Future Tense

After Snowden Leaks, Countries Want Digital Privacy Enshrined in Human Rights Treaty

Demonstrators in Berlin support Edward Snowden.

Photo by JOHN MACDOUGALL/AFP/Getty Images

Former NSA contractor Edward Snowden’s leaks of surveillance secrets have already prompted concerted efforts to reform spy laws in the United States. But now a burgeoning international attempt to rein in the mass surveillance is taking shape.

Led by the German government, a loose coalition of privacy chiefs from countries across the world is pushing to update an influential international human rights treaty that enshrines the right to privacy.

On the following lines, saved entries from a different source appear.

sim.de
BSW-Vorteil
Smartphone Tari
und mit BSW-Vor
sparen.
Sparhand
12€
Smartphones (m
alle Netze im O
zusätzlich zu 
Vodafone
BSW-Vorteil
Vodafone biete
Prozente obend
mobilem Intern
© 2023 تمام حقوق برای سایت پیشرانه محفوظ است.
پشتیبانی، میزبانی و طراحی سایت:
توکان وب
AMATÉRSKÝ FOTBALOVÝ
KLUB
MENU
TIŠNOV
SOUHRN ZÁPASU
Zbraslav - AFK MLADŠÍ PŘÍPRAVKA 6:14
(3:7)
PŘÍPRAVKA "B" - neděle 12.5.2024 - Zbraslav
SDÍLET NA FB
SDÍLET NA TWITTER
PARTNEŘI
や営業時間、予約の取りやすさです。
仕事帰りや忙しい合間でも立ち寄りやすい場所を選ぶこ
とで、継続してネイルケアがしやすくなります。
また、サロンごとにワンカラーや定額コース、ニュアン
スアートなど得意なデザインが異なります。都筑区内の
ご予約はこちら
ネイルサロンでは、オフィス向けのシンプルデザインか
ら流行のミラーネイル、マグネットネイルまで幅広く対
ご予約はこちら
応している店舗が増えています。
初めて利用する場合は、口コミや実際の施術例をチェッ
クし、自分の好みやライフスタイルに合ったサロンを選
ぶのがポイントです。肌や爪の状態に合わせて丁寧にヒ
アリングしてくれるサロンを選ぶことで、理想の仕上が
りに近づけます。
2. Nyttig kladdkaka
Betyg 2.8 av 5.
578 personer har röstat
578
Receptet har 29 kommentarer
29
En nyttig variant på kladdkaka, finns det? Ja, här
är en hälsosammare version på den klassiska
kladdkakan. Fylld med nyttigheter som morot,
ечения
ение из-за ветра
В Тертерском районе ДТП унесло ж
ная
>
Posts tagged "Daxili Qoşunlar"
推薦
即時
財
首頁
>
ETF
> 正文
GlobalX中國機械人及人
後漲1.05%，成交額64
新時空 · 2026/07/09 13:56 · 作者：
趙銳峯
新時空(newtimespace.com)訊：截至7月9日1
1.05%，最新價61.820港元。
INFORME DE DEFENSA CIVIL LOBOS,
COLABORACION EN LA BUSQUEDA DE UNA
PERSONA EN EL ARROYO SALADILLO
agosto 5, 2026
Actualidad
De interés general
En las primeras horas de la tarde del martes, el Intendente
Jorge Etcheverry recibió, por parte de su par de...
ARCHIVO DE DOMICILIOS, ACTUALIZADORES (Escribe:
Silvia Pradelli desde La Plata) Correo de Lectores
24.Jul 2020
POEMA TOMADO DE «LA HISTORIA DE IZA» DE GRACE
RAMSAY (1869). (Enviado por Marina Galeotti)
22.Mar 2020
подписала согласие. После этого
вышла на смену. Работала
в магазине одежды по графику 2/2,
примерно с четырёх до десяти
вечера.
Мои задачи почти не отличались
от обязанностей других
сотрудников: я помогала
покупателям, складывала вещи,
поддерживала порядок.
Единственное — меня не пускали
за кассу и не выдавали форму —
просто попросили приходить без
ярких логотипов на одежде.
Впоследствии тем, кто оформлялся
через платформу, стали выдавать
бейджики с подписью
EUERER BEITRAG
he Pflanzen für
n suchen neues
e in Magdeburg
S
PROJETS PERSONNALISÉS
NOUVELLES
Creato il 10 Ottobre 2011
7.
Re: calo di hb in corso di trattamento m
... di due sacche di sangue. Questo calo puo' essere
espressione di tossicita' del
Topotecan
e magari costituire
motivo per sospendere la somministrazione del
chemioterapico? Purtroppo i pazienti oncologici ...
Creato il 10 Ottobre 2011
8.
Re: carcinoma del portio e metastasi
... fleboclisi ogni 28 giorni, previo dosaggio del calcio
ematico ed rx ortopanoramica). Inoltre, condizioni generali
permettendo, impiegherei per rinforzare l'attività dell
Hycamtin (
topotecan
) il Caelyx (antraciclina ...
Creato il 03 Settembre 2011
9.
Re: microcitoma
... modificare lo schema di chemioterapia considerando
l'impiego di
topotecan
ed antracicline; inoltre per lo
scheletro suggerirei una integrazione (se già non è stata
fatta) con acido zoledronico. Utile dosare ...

German officials first wrote to their counterparts in other European Union countries with the proposal after Snowden’s revelations about the sweeping scope of spy programs operated by the NSA. They were seeking support for an attempt to protect citizens’ right to privacy in the Internet Age—and the effort is now beginning to gather momentum.

The intention is to draw up an additional protocol to the International Covenant on Civil and Political Rights, a 1966 multilateral treaty that is part of the Universal Declaration of Human Rights and is endorsed by more than 160 countries, including the United States.  Article 17 of the ICCPR already states that citizens should not be “subjected to arbitrary or unlawful interference with [their] privacy, family, home or correspondence” and contains a vague so-called “general comment” that says the collection of information from computers must be “regulated by law.” But the German government wants to broaden and update Article 17, adding an additional protocol for the “digital sphere” that specifically covers the conduct of spy agencies. It may as well be named the “Snowden Protocol,” as it is being put forward as a direct result of the backlash sparked by the NSA whistle-blower’s disclosures.

Data protection chiefs in Austria, Hungary, Switzerland, and Lichtenstein were quick to back the plan, which the German government says was initially proposed in a letter it sent to other EU member states in July. On Tuesday, however, the proposal received a major boost at the International Conference of Data Protection and Privacy Commissioners in Warsaw, Poland. The annual conference was attended by a diverse selection of privacy and data protection officials from across the world, with representatives attending from countries including Japan, New Zealand, France, Slovenia, Uruguay, Belgium, Ireland, Finland, Spain, Australia, Germany, Burkina Faso, Canada, the United States, and the United Kingdom.

During a closed session at the conference open only to the privacy chiefs, a resolution was put forward for a vote on the proposal to update Article 17. They voted overwhelmingly in favor of the idea, recognizing a need to “create globally applicable standards for data protection and the protection of privacy in accordance with the rule of law.” Notably, only one country did not approve of the resolution: the United States. A representative from the Federal Trade Commission abstained. I sent an email to the FTC asking why it refused to endorse the proposal, but had not received a response at the time of publication.

At this point, the proposed Article 17 protocol is still a long way off. It will eventually need to be put forward at the United Nations and voted on by member states, and that could take time. But the growing appetite to amend the international treaty in light of the Snowden revelations is highly symbolic if nothing else, reflecting widespread concerns about the power of mass surveillance technology in the digital age to trample over basic universal privacy rights. Dutch data protection chief Jacob Kohnstamm, who also chairs the European Parliament’s working group on data protection issues, told me in a phone interview Wednesday that he believes there is a need for the U.N. to tackle the transparency and proportionality concerns raised by the surveillance programs. “One of the problems that we are facing is that there is no supra-national regulation,” Kohnstamm said.

Of course, even if an update to Article 17 of the ICCPR is eventually accepted by countries at the United Nations, there is no guarantee that it will have a substantive impact. The ICCPR is enforced by the U.N.’s Human Rights Committee, but its recommendations are not legally binding, making the committee mostly just a moral authority. As the various dragnet spying programs exposed by Snowden have shown, the United States, the United Kingdom, and the three other partners in the so-called “Five Eyes” network—New Zealand, Australia, and Canada—have for years ignored what international treaties and human rights law says about the right to privacy. However, the coalition led by Germany is at least trying to recognize that it is a problem to have intelligence agencies aggressively eavesdropping on millions of communications daily—and that is a significant development in itself.

In the meantime, more serious options are still on the table that could have a tangible impact on the spying in the shorter term. Several politicians in the European Parliament are pushing to suspend or radically reform data-sharing agreements with the United States, and angry leaders in countries like Brazil and Mexico, which were reportedly targeted for surveillance, may force the Obama administration to make assurances that it will cease or at least limit its politically-charged eavesdropping in these countries. On Obama’s home turf, too, the debate about snooping is still raging, with freshly proposed reforms seeking to rein in the scope of NSA surveillance.

Snowden said that his biggest fear about leaking the secret files was that “nothing will change.” But it seems clear at this point that he can rest easy, because change is already in motion.